Five fungal species, Cladosporium resinae (ATCC 34066), Cladosporium sphaerospermum (ATCC 200384), Exophiala lecanii-corni (CBS 102400), Mucor rouxii (ATCC 44260), and Phanerochaete chrysosporium (ATCC 24725), were tested for their ability to degrade nine compounds commonly found in industrial off-gas emissions. Fungal cultures inoculated on ceramic support media were provided with volatile organic compounds (VOCs) via the vapor phase as their sole carbon and energy sources. Compounds tested included aromatic hydrocarbons (benzene, ethylbenzene, toluene, and styrene), ketones (methyl ethyl ketone, methyl isobutyl ketone, and methyl propyl ketone), and organic acids (n-butyl acetate, ethyl 3-ethoxypropionate). Experiments were conducted using three pH values ranging from 3.5 to 6.5. Fungal ability to degrade each VOC was determined by observing the presence or absence of visible growth on the ceramic support medium during a 30-day test period. Results indicate that E. lecanii-corni and C. sphaerospermum can readily utilize each of the nine VOCs as a sole carbon and energy source. P. chrysosporium was able to degrade all VOCs tested except for styrene under the conditions imposed. C. resinae was able to degrade both organic acids, all of the ketones, and some of the aromatic compounds (ethylbenzene and toluene); however, it was not able to grow utilizing benzene or styrene under the conditions tested. With the VOCs tested, M. rouxii produced visible growth only when supplied with n-butyl acetate or ethyl 3-ethoxypropionate.

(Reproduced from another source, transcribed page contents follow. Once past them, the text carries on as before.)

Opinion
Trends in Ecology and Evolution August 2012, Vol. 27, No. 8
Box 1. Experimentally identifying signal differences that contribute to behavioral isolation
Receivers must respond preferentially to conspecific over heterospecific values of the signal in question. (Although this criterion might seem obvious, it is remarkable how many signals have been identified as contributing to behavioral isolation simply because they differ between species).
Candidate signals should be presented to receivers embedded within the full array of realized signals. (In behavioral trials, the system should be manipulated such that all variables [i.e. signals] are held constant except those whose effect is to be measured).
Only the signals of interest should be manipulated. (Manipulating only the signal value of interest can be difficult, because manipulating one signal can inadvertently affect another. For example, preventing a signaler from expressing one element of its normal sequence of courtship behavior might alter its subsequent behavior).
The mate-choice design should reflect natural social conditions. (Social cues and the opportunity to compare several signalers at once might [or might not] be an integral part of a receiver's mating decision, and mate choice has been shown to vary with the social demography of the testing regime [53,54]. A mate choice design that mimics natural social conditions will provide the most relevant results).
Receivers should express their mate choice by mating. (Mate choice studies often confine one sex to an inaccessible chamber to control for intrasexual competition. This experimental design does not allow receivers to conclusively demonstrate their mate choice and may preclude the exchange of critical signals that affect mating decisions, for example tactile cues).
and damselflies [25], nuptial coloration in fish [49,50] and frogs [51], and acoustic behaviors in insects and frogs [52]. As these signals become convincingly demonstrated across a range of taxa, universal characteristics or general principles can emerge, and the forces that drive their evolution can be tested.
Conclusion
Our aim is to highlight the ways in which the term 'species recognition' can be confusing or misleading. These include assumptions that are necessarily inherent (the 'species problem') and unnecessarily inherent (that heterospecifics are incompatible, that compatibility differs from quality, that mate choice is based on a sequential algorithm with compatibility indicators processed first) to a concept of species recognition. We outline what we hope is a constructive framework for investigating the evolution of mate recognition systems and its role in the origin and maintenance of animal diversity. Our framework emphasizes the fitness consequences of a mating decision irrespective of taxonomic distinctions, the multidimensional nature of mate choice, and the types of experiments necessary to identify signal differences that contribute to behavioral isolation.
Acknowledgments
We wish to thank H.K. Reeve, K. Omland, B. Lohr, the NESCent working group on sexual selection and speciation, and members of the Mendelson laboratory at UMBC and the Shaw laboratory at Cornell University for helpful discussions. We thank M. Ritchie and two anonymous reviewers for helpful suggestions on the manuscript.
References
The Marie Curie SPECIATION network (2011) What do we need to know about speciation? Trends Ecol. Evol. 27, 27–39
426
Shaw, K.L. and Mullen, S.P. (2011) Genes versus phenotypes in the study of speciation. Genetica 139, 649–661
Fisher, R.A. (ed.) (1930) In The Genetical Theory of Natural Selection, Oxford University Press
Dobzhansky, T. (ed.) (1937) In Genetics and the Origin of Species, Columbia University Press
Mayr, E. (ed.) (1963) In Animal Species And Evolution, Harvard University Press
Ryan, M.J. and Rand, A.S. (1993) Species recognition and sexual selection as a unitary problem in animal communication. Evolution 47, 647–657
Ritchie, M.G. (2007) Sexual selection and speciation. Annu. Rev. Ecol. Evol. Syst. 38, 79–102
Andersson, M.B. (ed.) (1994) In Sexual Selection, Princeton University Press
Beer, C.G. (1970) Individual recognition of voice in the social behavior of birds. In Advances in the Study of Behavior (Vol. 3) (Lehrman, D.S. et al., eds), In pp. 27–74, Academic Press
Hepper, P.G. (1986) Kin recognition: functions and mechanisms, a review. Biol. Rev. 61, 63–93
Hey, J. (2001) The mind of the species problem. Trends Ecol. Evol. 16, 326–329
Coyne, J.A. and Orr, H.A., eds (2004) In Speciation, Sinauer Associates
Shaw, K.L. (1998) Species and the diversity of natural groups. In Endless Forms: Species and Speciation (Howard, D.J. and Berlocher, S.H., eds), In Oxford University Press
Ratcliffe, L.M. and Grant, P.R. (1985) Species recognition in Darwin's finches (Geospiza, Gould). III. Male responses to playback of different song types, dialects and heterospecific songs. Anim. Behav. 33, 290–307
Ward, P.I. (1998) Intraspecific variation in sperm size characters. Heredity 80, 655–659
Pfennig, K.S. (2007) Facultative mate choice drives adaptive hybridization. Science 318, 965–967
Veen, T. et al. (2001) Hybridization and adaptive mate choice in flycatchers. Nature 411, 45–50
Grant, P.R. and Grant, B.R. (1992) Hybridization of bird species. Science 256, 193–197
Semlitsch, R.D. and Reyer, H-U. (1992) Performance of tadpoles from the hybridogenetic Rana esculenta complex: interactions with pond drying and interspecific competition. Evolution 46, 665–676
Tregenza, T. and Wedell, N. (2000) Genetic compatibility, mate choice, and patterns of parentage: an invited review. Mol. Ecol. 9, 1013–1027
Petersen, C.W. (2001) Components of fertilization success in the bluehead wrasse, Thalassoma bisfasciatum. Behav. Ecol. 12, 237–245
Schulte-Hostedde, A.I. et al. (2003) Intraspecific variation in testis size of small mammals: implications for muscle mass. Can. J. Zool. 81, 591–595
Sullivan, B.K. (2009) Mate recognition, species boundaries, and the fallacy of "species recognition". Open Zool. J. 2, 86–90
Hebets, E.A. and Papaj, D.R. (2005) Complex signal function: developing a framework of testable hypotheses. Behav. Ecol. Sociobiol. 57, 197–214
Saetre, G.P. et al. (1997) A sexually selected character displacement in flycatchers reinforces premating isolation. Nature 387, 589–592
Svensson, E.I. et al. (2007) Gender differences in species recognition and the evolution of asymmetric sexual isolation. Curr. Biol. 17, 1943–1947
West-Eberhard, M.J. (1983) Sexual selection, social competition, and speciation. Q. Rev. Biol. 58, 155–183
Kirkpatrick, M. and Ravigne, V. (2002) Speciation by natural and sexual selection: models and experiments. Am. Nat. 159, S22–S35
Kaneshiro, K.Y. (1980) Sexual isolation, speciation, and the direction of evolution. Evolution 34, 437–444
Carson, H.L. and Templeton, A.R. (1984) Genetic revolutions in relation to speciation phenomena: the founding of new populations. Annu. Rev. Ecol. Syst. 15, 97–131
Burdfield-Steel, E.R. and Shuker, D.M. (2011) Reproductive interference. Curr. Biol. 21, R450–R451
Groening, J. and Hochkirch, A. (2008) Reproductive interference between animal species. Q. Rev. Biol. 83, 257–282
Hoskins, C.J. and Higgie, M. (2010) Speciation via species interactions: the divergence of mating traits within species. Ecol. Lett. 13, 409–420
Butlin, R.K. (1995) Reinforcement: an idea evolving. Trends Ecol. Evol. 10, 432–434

Maximum growth for most fungi was observed at a pH of approximately 5.0. The experimental protocol utilized in these studies is a useful tool for assessing the ability of different fungal species to degrade gas-phase VOCs under conditions expected in a biofilter application.

Dynamic bioreactor operation: effects of packing material and mite predation on toluene removal from off-gas by J. Woertz; W. van Heiningen; M. van Eekert; N. Kraakman; K. Kinney; J. van Groenestijn (pp. 690-694).
Recent studies have focused on using vapor-phase bioreactors for the treatment of volatile organic compounds from contaminated air streams. Although high removal capacities have been achieved in many studies, long-term operation is often unstable at high pollutant loadings due to biomass accumulation and drying of the packing medium. In this study, three bench-scale bioreactors were operated to determine the effect of packing material and fungal predation on toluene removal efficiency and pressure drop. Toluene elimination capacities (mass toluene removed per unit packing per unit time) above 100 g m–3 h–1 were obtained in the fungal bioreactors packed with light-weight, artificial medium, and submersion of the packing in mineral medium once per week was found to provide sufficient moisture and nutrients to the biofilm. The use of mites as fungal predators improved performance by increasing the overall mineralization of toluene to CO2, and by dislodging biomass along the bioreactor.